AIM OF THE TASK:
Look for the word "past" in the records, and copy each line where it appears.

══════════════════════════════

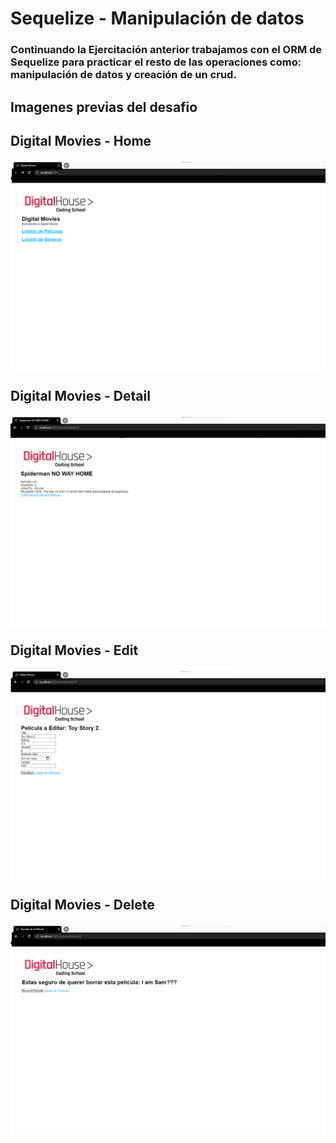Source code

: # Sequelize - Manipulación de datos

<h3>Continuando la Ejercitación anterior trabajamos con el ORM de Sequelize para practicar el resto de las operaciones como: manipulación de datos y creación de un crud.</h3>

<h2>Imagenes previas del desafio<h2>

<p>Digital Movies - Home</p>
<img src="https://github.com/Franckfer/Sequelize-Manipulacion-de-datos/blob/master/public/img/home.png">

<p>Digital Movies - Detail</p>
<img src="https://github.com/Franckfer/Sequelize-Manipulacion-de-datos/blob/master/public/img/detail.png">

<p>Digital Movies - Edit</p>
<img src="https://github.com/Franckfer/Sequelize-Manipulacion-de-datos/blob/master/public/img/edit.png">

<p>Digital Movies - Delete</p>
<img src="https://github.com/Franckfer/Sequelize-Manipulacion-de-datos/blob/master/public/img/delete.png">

══════════════════════════════

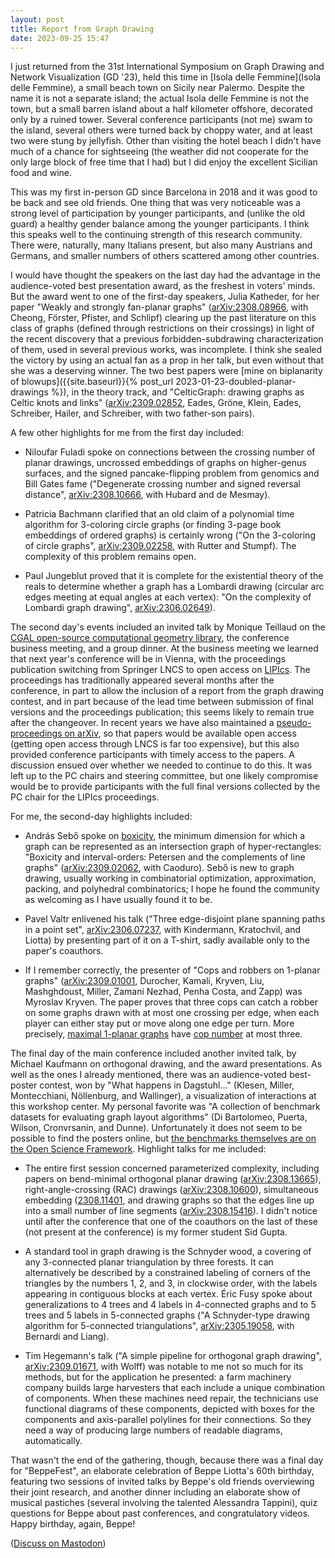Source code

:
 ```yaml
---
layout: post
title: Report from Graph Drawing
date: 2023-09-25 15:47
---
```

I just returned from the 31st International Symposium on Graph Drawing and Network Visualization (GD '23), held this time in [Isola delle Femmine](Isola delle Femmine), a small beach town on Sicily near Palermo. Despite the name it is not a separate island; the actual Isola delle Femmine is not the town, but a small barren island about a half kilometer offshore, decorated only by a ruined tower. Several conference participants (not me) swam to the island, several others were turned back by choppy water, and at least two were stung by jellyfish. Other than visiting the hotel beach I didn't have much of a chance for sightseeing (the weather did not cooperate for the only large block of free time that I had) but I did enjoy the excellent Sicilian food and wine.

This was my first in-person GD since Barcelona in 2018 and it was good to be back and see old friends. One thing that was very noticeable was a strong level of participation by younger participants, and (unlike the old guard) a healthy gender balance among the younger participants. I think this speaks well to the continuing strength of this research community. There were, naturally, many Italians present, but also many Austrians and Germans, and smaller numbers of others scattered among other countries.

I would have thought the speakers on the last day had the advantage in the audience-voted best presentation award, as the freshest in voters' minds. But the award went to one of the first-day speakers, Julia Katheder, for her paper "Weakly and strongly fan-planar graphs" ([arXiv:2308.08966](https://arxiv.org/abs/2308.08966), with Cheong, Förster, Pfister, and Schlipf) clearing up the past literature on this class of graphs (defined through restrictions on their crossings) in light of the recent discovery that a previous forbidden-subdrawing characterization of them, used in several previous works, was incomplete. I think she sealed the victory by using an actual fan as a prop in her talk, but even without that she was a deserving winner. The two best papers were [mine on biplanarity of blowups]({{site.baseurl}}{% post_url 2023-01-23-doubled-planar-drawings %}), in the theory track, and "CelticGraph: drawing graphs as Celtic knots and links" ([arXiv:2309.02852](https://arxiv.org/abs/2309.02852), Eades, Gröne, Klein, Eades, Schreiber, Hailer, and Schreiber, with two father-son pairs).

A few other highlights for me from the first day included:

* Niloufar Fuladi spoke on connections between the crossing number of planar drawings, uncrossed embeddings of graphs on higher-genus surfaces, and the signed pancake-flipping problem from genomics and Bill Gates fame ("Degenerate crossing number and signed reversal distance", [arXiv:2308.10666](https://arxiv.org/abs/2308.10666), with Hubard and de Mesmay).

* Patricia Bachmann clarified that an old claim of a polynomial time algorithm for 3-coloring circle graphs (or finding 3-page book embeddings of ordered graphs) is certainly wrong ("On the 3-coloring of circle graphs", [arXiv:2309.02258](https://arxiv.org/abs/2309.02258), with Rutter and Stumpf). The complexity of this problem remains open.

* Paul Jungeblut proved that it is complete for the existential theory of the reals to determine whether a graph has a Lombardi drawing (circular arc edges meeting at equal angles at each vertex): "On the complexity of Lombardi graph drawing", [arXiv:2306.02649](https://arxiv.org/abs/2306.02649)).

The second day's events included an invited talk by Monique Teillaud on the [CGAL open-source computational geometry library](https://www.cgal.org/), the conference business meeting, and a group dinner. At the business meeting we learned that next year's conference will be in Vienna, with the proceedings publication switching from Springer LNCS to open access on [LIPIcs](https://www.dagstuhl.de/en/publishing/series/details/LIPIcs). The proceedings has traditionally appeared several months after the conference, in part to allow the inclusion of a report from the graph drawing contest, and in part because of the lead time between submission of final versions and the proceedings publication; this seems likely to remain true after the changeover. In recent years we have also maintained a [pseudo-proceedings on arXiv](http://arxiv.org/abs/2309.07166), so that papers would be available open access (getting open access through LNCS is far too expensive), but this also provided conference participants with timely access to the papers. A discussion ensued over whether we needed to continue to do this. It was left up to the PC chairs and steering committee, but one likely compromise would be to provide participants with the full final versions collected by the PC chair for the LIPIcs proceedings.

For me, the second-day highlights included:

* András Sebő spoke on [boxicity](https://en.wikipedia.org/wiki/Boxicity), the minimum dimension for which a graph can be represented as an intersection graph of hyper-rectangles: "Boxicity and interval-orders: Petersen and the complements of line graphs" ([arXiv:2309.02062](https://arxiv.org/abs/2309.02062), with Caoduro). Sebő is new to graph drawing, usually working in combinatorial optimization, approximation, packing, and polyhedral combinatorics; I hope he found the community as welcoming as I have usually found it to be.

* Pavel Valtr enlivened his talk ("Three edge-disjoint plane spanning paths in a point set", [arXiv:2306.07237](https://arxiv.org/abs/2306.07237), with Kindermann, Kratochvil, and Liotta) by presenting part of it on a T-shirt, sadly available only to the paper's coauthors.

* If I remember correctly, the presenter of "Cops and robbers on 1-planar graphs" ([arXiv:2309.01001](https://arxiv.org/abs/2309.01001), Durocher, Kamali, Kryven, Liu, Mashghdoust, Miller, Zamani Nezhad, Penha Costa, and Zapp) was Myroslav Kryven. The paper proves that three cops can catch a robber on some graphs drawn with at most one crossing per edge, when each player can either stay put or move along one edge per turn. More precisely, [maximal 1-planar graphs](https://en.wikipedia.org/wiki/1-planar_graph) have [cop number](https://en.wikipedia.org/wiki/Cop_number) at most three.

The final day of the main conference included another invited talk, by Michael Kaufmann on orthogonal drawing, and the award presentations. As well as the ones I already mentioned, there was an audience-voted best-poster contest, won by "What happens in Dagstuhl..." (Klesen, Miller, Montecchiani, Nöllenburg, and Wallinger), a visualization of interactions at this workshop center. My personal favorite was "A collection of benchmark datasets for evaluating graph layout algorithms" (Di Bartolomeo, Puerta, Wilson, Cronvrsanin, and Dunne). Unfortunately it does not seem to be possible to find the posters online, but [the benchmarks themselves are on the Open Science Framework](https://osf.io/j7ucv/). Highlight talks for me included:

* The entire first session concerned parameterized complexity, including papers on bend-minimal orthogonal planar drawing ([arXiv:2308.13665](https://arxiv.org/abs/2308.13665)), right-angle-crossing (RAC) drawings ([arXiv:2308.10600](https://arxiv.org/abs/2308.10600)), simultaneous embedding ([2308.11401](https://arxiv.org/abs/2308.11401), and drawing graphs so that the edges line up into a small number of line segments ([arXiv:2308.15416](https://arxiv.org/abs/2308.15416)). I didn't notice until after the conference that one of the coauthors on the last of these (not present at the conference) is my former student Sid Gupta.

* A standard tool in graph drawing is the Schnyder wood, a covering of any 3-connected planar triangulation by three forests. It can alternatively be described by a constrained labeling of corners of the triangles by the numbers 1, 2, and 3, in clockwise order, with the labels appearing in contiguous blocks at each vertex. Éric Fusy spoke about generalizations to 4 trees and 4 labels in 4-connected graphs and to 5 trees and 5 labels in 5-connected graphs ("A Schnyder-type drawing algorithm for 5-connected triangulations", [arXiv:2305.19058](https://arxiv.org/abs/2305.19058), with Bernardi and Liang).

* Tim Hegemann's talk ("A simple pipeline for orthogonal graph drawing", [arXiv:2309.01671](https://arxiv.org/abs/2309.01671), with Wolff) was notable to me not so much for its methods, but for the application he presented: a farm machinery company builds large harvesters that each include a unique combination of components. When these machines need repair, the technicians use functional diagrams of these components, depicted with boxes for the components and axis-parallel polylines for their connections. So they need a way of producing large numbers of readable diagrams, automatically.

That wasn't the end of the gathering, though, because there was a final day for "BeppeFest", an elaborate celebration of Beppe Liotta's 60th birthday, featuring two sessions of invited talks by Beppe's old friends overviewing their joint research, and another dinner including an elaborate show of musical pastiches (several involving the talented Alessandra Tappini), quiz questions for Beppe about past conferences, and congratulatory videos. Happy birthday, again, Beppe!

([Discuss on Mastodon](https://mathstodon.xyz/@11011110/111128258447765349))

══════════════════════════════

EXERCISE OUTPUT:
I would have thought the speakers on the last day had the advantage in the audience-voted best presentation award, as the freshest in voters' minds. But the award went to one of the first-day speakers, Julia Katheder, for her paper "Weakly and strongly fan-planar graphs" ([arXiv:2308.08966](https://arxiv.org/abs/2308.08966), with Cheong, Förster, Pfister, and Schlipf) clearing up the past literature on this class of graphs (defined through restrictions on their crossings) in light of the recent discovery that a previous forbidden-subdrawing characterization of them, used in several previous works, was incomplete. I think she sealed the victory by using an actual fan as a prop in her talk, but even without that she was a deserving winner. The two best papers were [mine on biplanarity of blowups]({{site.baseurl}}{% post_url 2023-01-23-doubled-planar-drawings %}), in the theory track, and "CelticGraph: drawing graphs as Celtic knots and links" ([arXiv:2309.02852](https://arxiv.org/abs/2309.02852), Eades, Gröne, Klein, Eades, Schreiber, Hailer, and Schreiber, with two father-son pairs).
That wasn't the end of the gathering, though, because there was a final day for "BeppeFest", an elaborate celebration of Beppe Liotta's 60th birthday, featuring two sessions of invited talks by Beppe's old friends overviewing their joint research, and another dinner including an elaborate show of musical pastiches (several involving the talented Alessandra Tappini), quiz questions for Beppe about past conferences, and congratulatory videos. Happy birthday, again, Beppe!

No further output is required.